> **YOUR ASSIGNMENT**: Only the lines that contain the string "single" belong in the answer; pull them from the records.
• • • •
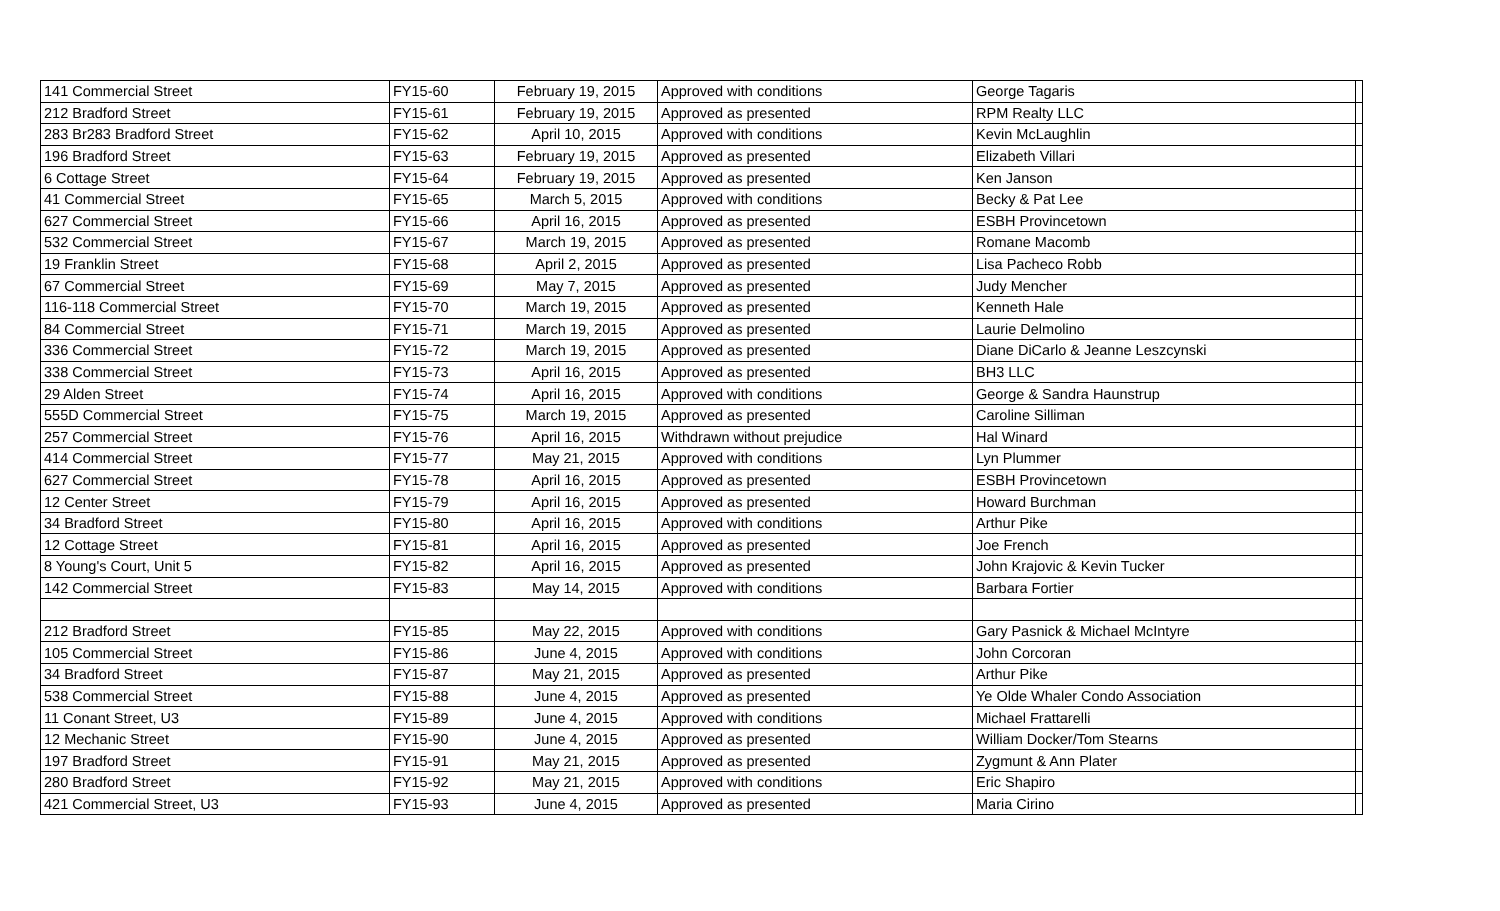| 141 Commercial Street | FY15-60 | February 19, 2015 | Approved with conditions | George Tagaris | |
| 212 Bradford Street | FY15-61 | February 19, 2015 | Approved as presented | RPM Realty LLC | |
| 283 Br283 Bradford Street | FY15-62 | April 10, 2015 | Approved with conditions | Kevin McLaughlin | |
| 196 Bradford Street | FY15-63 | February 19, 2015 | Approved as presented | Elizabeth Villari | |
| 6 Cottage Street | FY15-64 | February 19, 2015 | Approved as presented | Ken Janson | |
| 41 Commercial Street | FY15-65 | March 5, 2015 | Approved with conditions | Becky & Pat Lee | |
| 627 Commercial Street | FY15-66 | April 16, 2015 | Approved as presented | ESBH Provincetown | |
| 532 Commercial Street | FY15-67 | March 19, 2015 | Approved as presented | Romane Macomb | |
| 19 Franklin Street | FY15-68 | April 2, 2015 | Approved as presented | Lisa Pacheco Robb | |
| 67 Commercial Street | FY15-69 | May 7, 2015 | Approved as presented | Judy Mencher | |
| 116-118 Commercial Street | FY15-70 | March 19, 2015 | Approved as presented | Kenneth Hale | |
| 84 Commercial Street | FY15-71 | March 19, 2015 | Approved as presented | Laurie Delmolino | |
| 336 Commercial Street | FY15-72 | March 19, 2015 | Approved as presented | Diane DiCarlo & Jeanne Leszcynski | |
| 338 Commercial Street | FY15-73 | April 16, 2015 | Approved as presented | BH3 LLC | |
| 29 Alden Street | FY15-74 | April 16, 2015 | Approved with conditions | George & Sandra Haunstrup | |
| 555D Commercial Street | FY15-75 | March 19, 2015 | Approved as presented | Caroline Silliman | |
| 257 Commercial Street | FY15-76 | April 16, 2015 | Withdrawn without prejudice | Hal Winard | |
| 414 Commercial Street | FY15-77 | May 21, 2015 | Approved with conditions | Lyn Plummer | |
| 627 Commercial Street | FY15-78 | April 16, 2015 | Approved as presented | ESBH Provincetown | |
| 12 Center Street | FY15-79 | April 16, 2015 | Approved as presented | Howard Burchman | |
| 34 Bradford Street | FY15-80 | April 16, 2015 | Approved with conditions | Arthur Pike | |
| 12 Cottage Street | FY15-81 | April 16, 2015 | Approved as presented | Joe French | |
| 8 Young's Court, Unit 5 | FY15-82 | April 16, 2015 | Approved as presented | John Krajovic & Kevin Tucker | |
| 142 Commercial Street | FY15-83 | May 14, 2015 | Approved with conditions | Barbara Fortier | |
| 212 Bradford Street | FY15-85 | May 22, 2015 | Approved with conditions | Gary Pasnick & Michael McIntyre | |
| 105 Commercial Street | FY15-86 | June 4, 2015 | Approved with conditions | John Corcoran | |
| 34 Bradford Street | FY15-87 | May 21, 2015 | Approved as presented | Arthur Pike | |
| 538 Commercial Street | FY15-88 | June 4, 2015 | Approved as presented | Ye Olde Whaler Condo Association | |
| 11 Conant Street, U3 | FY15-89 | June 4, 2015 | Approved with conditions | Michael Frattarelli | |
| 12 Mechanic Street | FY15-90 | June 4, 2015 | Approved as presented | William Docker/Tom Stearns | |
| 197 Bradford Street | FY15-91 | May 21, 2015 | Approved as presented | Zygmunt & Ann Plater | |
| 280 Bradford Street | FY15-92 | May 21, 2015 | Approved with conditions | Eric Shapiro | |
| 421 Commercial Street, U3 | FY15-93 | June 4, 2015 | Approved as presented | Maria Cirino | |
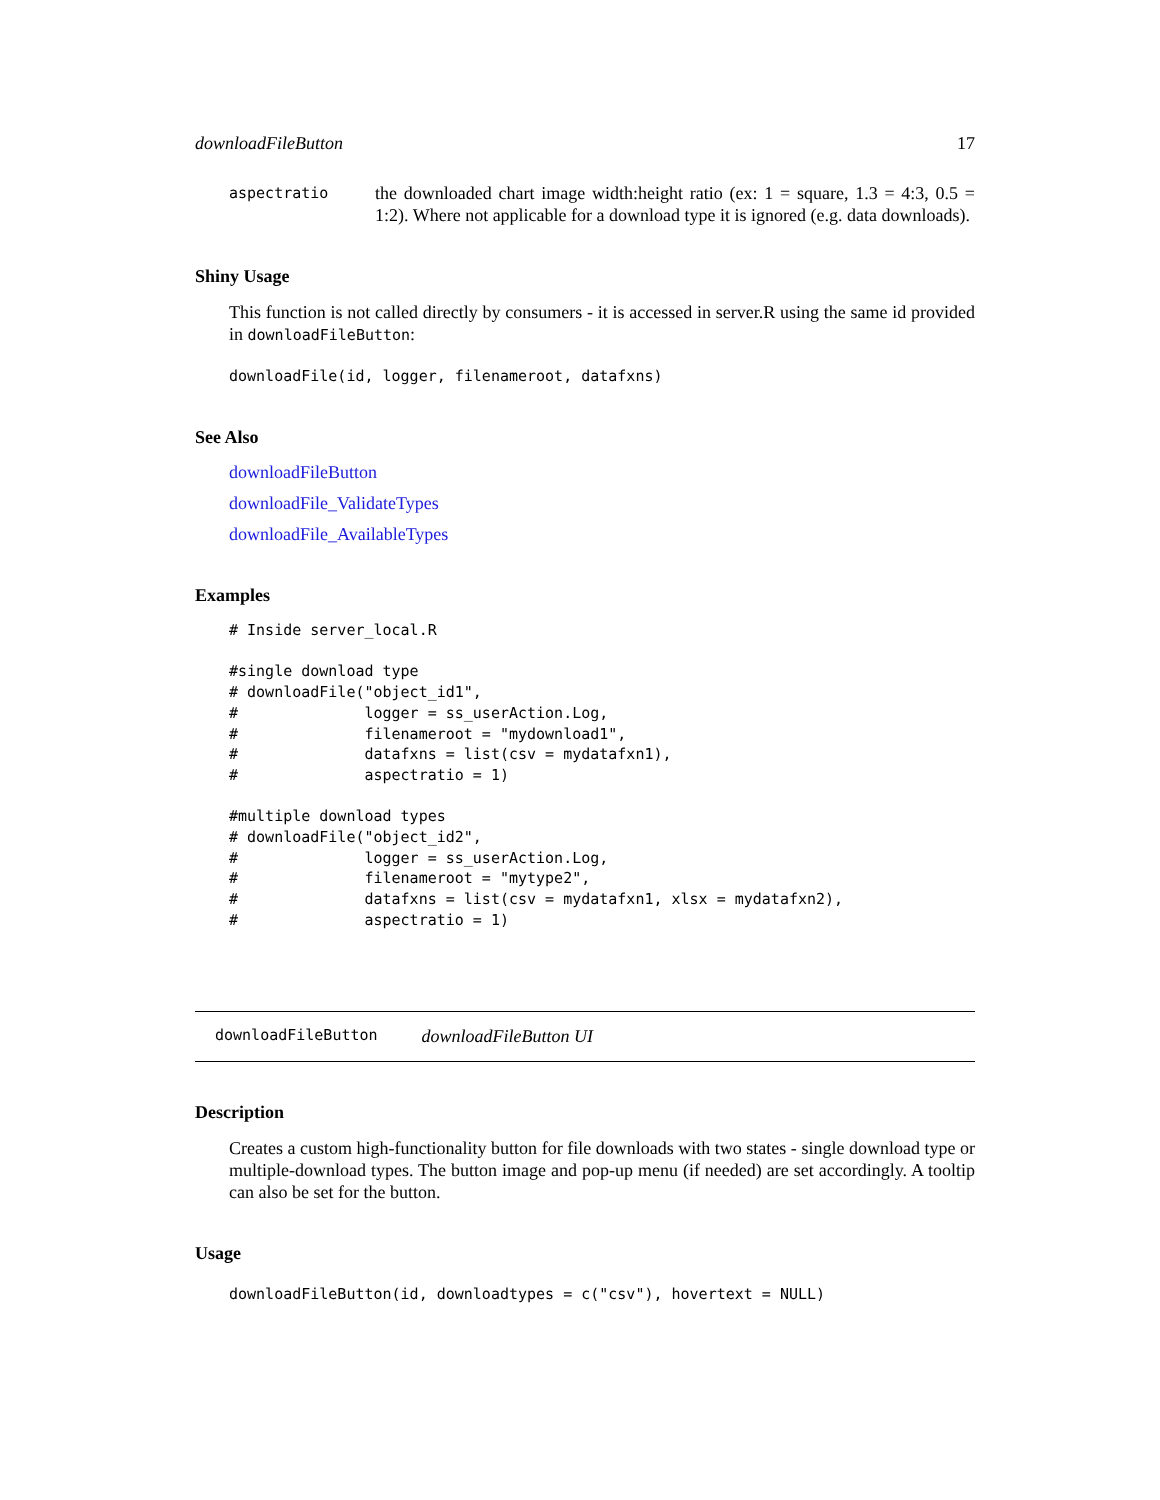downloadFileButton 17
aspectratio
the downloaded chart image width:height ratio (ex: 1 = square, 1.3 = 4:3, 0.5 = 1:2). Where not applicable for a download type it is ignored (e.g. data downloads).
Shiny Usage
This function is not called directly by consumers - it is accessed in server.R using the same id provided in downloadFileButton:
downloadFile(id, logger, filenameroot, datafxns)
See Also
downloadFileButton
downloadFile_ValidateTypes
downloadFile_AvailableTypes
Examples
# Inside server_local.R

#single download type
# downloadFile("object_id1",
#              logger = ss_userAction.Log,
#              filenameroot = "mydownload1",
#              datafxns = list(csv = mydatafxn1),
#              aspectratio = 1)

#multiple download types
# downloadFile("object_id2",
#              logger = ss_userAction.Log,
#              filenameroot = "mytype2",
#              datafxns = list(csv = mydatafxn1, xlsx = mydatafxn2),
#              aspectratio = 1)
downloadFileButton downloadFileButton UI
Description
Creates a custom high-functionality button for file downloads with two states - single download type or multiple-download types. The button image and pop-up menu (if needed) are set accordingly. A tooltip can also be set for the button.
Usage
downloadFileButton(id, downloadtypes = c("csv"), hovertext = NULL)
• • • •
> **WORKED SOLUTION**:
#single download type
Creates a custom high-functionality button for file downloads with two states - single download type or multiple-download types. The button image and pop-up menu (if needed) are set accordingly. A tooltip can also be set for the button.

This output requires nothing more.